Two top judges in the Massachusetts court system doubled down on an earlier call they made to federal immigration officials to stop deporting defendants facing criminal charges without notifying prosecutors.
In a letter sent Thursday to Todd Lyons, the acting director of the U.S. Immigration and Customs Enforcement (ICE) Boston field office, Supreme Judicial Court Chief Justice Ralph Gants and Massachusetts Trial Court Chief Justice Paula Carey detailed a previous complaint sent to Lyons' predecessor nearly four months ago.
They wrote that they had previously sent an Oct. 23 letter to then-Director Marcos Charles that outlined 13 Superior Court cases where defendants "who had been indicted for the alleged commission of felonies" were removed from the U.S. by ICE. They said the defendants were deported before their trials ended and without the government notifying the court or "as far as we know, without the knowledge of the relevant district attorney," they said in the letter to Lyons.
“ICE routinely responds to official correspondence via official channels, and will address the matter with the appropriate state officials,” a spokesman for ICE's Boston office said Thursday afternoon.
The judges, who asked to meet with Lyons and requested written confirmation that ICE officials will, as a procedure, notify the courts before deporting people before they face their criminal trials, told Lyons they had previously requested a written response but never got one.
But, they added, "Because actions speak more loudly than words, were encouraged by the fact that we had learned of no new instances in Superior Court where a defendant was removed from the country by ICE pending trial."
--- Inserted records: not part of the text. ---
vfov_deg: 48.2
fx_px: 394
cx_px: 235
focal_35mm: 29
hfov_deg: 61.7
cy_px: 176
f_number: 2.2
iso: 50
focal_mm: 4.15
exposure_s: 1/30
That is, the judges said, until they heard that the defendant facing cocaine trafficking charges in the case Commonwealth v. Anibal Maldonado, was deported to the Dominican Republic by ICE officials prior to a Feb. 11 hearing in his case.
"Now if the district attorney wishes to pursue this prosecution she must seek the assistance of the Department of Justice and the Department of State to extradite the defendant back to Massachusetts from the Dominican Republic," the judges explained.
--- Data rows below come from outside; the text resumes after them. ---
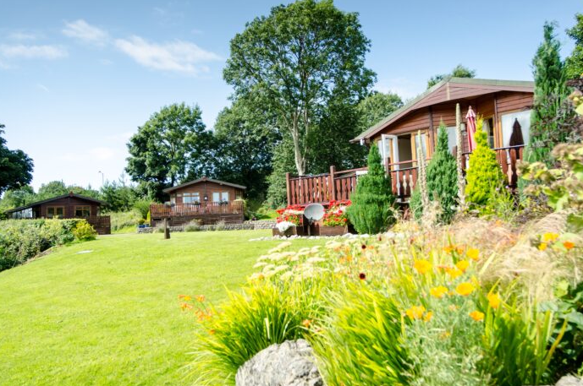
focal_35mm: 32
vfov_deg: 41.0
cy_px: 190
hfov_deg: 58.8
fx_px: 517
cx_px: 306
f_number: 6.3
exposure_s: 1/200
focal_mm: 20
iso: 125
"We hope that this most recent deportation is a departure from ICE policy rather than consistent with it," they added. "It certainly is an affront to justice."
In addition to Maldonado's case, the judges' letter to Lyons included their previous letter detailing the 13 cases they cited last October, plus two others they said they learned involved deportations from Norfolk County defendants before the original letter was sent. The 15 cases all involve serious felony charges, including several types of drug trafficking; child rape; and armed assault to murder.